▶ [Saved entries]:
※ ※ ※

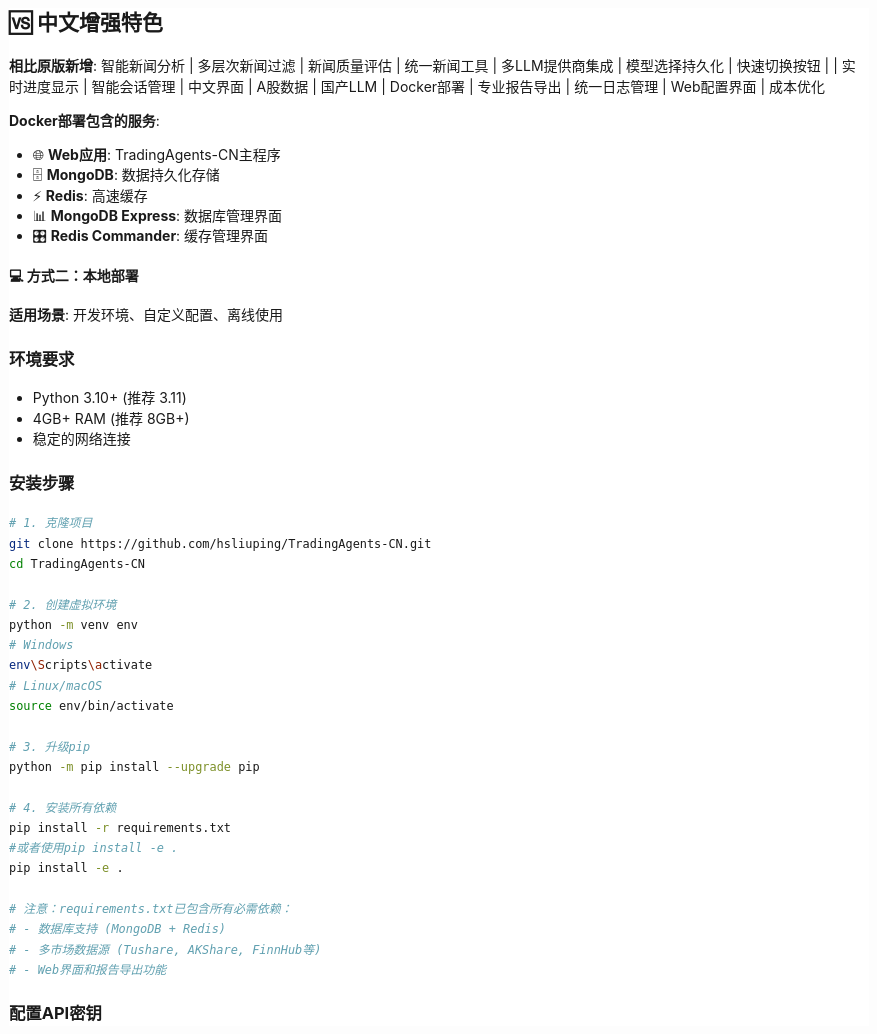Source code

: ## 🆚 中文增强特色

**相比原版新增**: 智能新闻分析 | 多层次新闻过滤 | 新闻质量评估 | 统一新闻工具 | 多LLM提供商集成 | 模型选择持久化 | 快速切换按钮 | | 实时进度显示 | 智能会话管理 | 中文界面 | A股数据 | 国产LLM | Docker部署 | 专业报告导出 | 统一日志管理 | Web配置界面 | 成本优化

**Docker部署包含的服务**:

- 🌐 **Web应用**: TradingAgents-CN主程序
- 🗄️ **MongoDB**: 数据持久化存储
- ⚡ **Redis**: 高速缓存
- 📊 **MongoDB Express**: 数据库管理界面
- 🎛️ **Redis Commander**: 缓存管理界面

#### 💻 方式二：本地部署

**适用场景**: 开发环境、自定义配置、离线使用

### 环境要求

- Python 3.10+ (推荐 3.11)
- 4GB+ RAM (推荐 8GB+)
- 稳定的网络连接

### 安装步骤

```bash
# 1. 克隆项目
git clone https://github.com/hsliuping/TradingAgents-CN.git
cd TradingAgents-CN

# 2. 创建虚拟环境
python -m venv env
# Windows
env\Scripts\activate
# Linux/macOS
source env/bin/activate

# 3. 升级pip
python -m pip install --upgrade pip

# 4. 安装所有依赖
pip install -r requirements.txt
#或者使用pip install -e .
pip install -e .

# 注意：requirements.txt已包含所有必需依赖：
# - 数据库支持 (MongoDB + Redis)
# - 多市场数据源 (Tushare, AKShare, FinnHub等)
# - Web界面和报告导出功能
```

### 配置API密钥
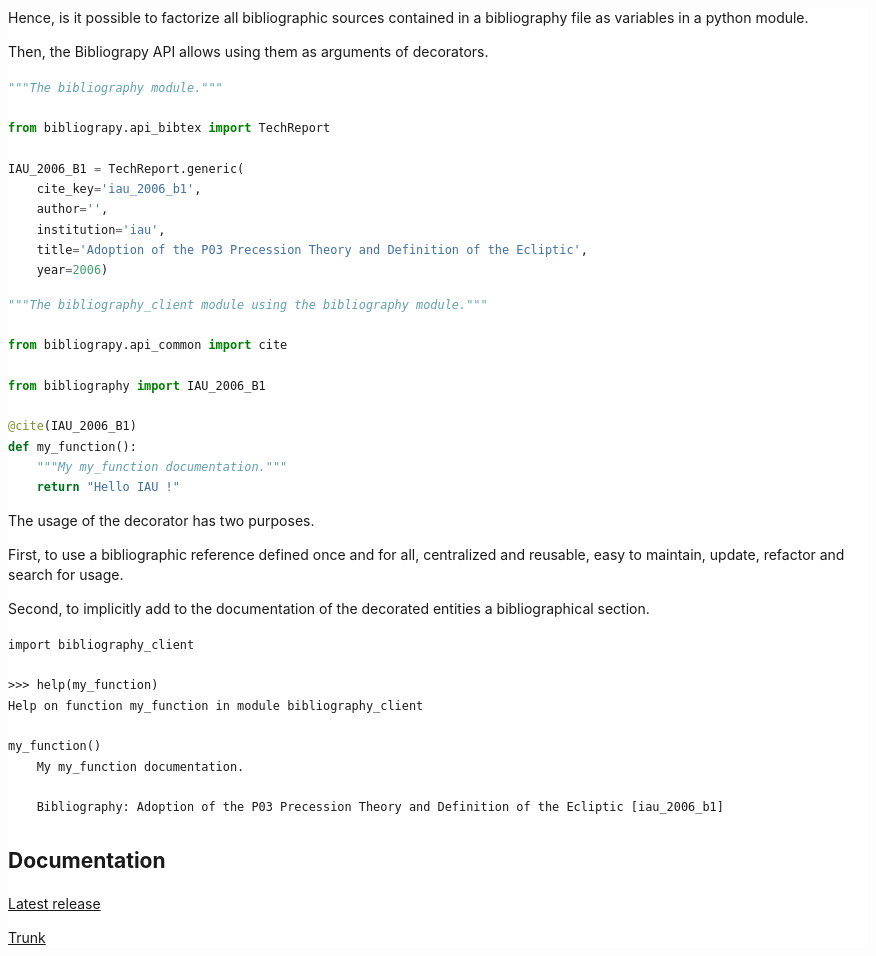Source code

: Hence, is it possible to factorize all bibliographic sources contained in a bibliography file as variables in a python 
module. 

Then, the Bibliograpy API allows using them as arguments of decorators.



```py
"""The bibliography module."""

from bibliograpy.api_bibtex import TechReport

IAU_2006_B1 = TechReport.generic(
    cite_key='iau_2006_b1',
    author='',
    institution='iau',
    title='Adoption of the P03 Precession Theory and Definition of the Ecliptic',
    year=2006)
```

```py
"""The bibliography_client module using the bibliography module."""

from bibliograpy.api_common import cite

from bibliography import IAU_2006_B1

@cite(IAU_2006_B1)
def my_function():
    """My my_function documentation."""
    return "Hello IAU !"

```

The usage of the decorator has two purposes.

First, to use a bibliographic reference defined once and for all, centralized and reusable, easy to maintain, update,
refactor and search for usage.

Second, to implicitly add to the documentation of the decorated entities a bibliographical section.

```shell
import bibliography_client

>>> help(my_function)
Help on function my_function in module bibliography_client

my_function()
    My my_function documentation.

    Bibliography: Adoption of the P03 Precession Theory and Definition of the Ecliptic [iau_2006_b1]
```

## Documentation

[Latest release](https://cosmoloj.com/mkdocs/bibliograpy/latest/)

[Trunk](https://cosmoloj.com/mkdocs/bibliograpy/master/)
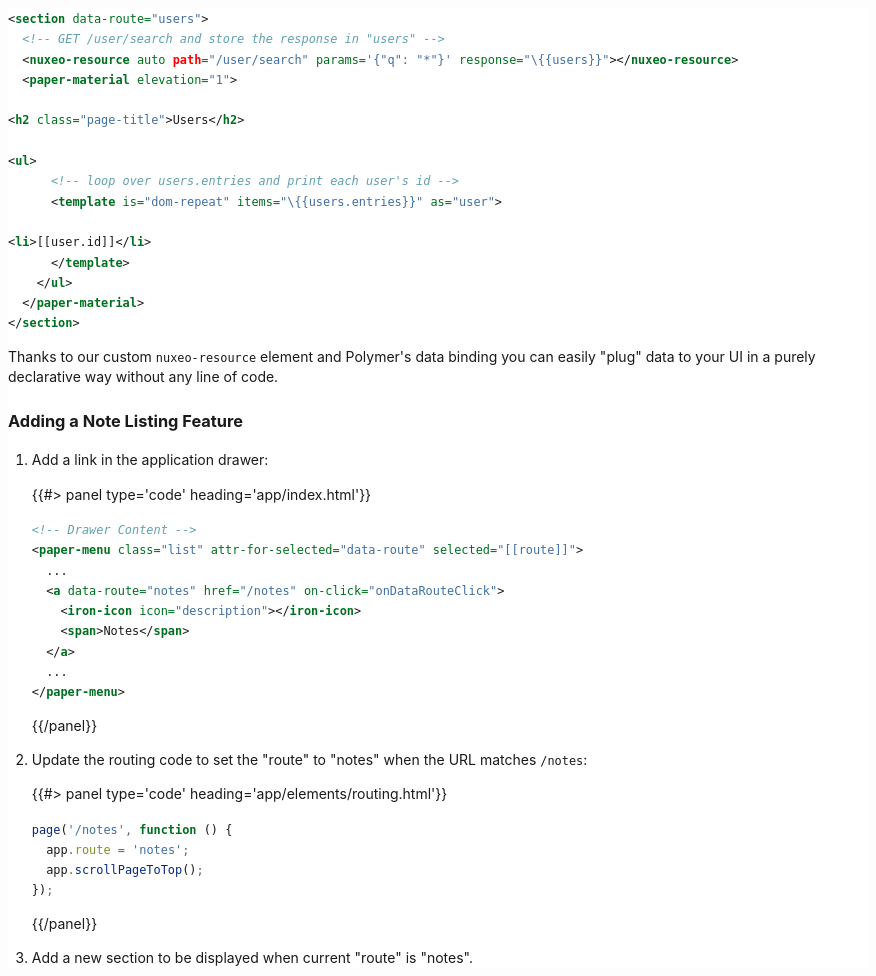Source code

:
 ```xml
<section data-route="users">
  <!-- GET /user/search and store the response in "users" -->
  <nuxeo-resource auto path="/user/search" params='{"q": "*"}' response="\{{users}}"></nuxeo-resource>
  <paper-material elevation="1">

<h2 class="page-title">Users</h2>

<ul>
      <!-- loop over users.entries and print each user's id -->
      <template is="dom-repeat" items="\{{users.entries}}" as="user">

<li>[[user.id]]</li>
      </template>
    </ul>
  </paper-material>
</section>
```

Thanks to our custom `nuxeo-resource` element and Polymer's data binding you can easily "plug" data to your UI in a purely declarative way without any line of code.

### Adding a Note Listing Feature

1.  Add a link in the application drawer:

    {{#> panel type='code' heading='app/index.html'}}

    ```xml
    <!-- Drawer Content -->
    <paper-menu class="list" attr-for-selected="data-route" selected="[[route]]">
      ...
      <a data-route="notes" href="/notes" on-click="onDataRouteClick">
        <iron-icon icon="description"></iron-icon>
        <span>Notes</span>
      </a>
      ...
    </paper-menu>
    ```

    {{/panel}}
2.  Update the routing code to set the "route" to "notes" when the URL matches `/notes`:

    {{#> panel type='code' heading='app/elements/routing.html'}}

    ```js
    page('/notes', function () {
      app.route = 'notes';
      app.scrollPageToTop();
    });
    ```

    {{/panel}}
3.  Add a new section to be displayed when current "route" is "notes".

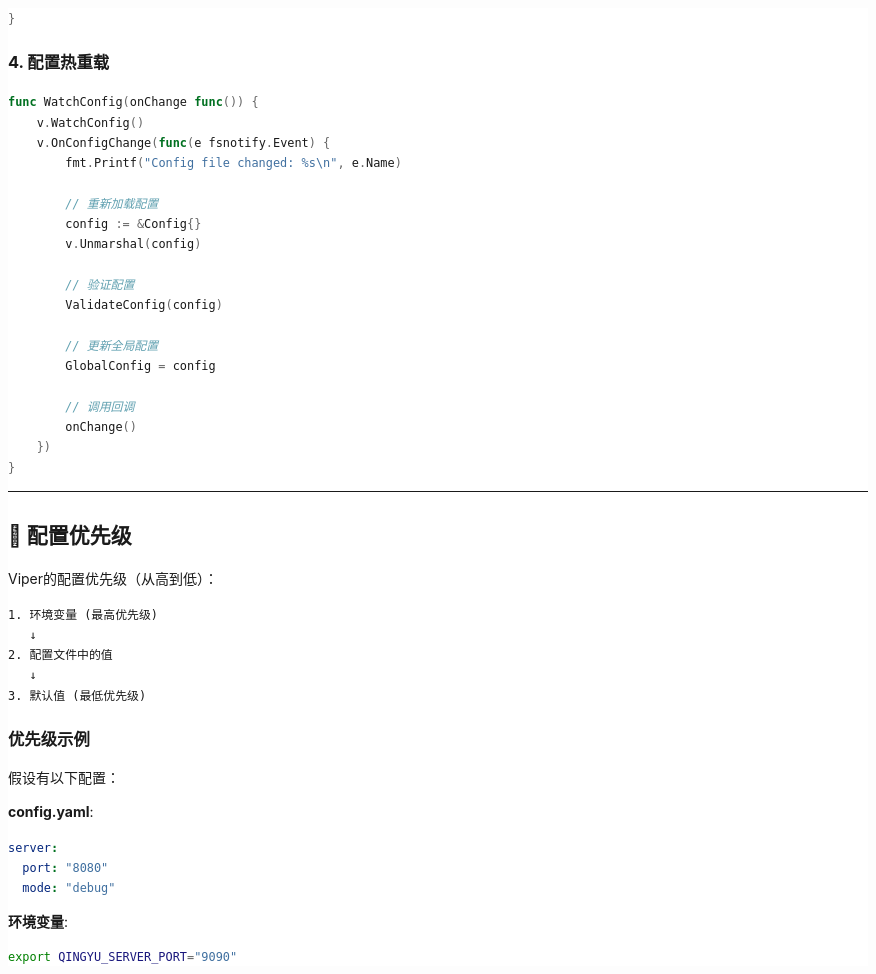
```go
}
```

### 4. 配置热重载

```go
func WatchConfig(onChange func()) {
    v.WatchConfig()
    v.OnConfigChange(func(e fsnotify.Event) {
        fmt.Printf("Config file changed: %s\n", e.Name)

        // 重新加载配置
        config := &Config{}
        v.Unmarshal(config)

        // 验证配置
        ValidateConfig(config)

        // 更新全局配置
        GlobalConfig = config

        // 调用回调
        onChange()
    })
}
```

---

## 🎯 配置优先级

Viper的配置优先级（从高到低）：

```
1. 环境变量 (最高优先级)
   ↓
2. 配置文件中的值
   ↓
3. 默认值 (最低优先级)
```

### 优先级示例

假设有以下配置：

**config.yaml**:
```yaml
server:
  port: "8080"
  mode: "debug"
```

**环境变量**:
```bash
export QINGYU_SERVER_PORT="9090"
```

※ ※ ※

▶ [What you have to do]: What is needed is each line of the entries that contains the word "Ecliptic".

▶ [Result of the exercise]:
    title='Adoption of the P03 Precession Theory and Definition of the Ecliptic',
    Bibliography: Adoption of the P03 Precession Theory and Definition of the Ecliptic [iau_2006_b1]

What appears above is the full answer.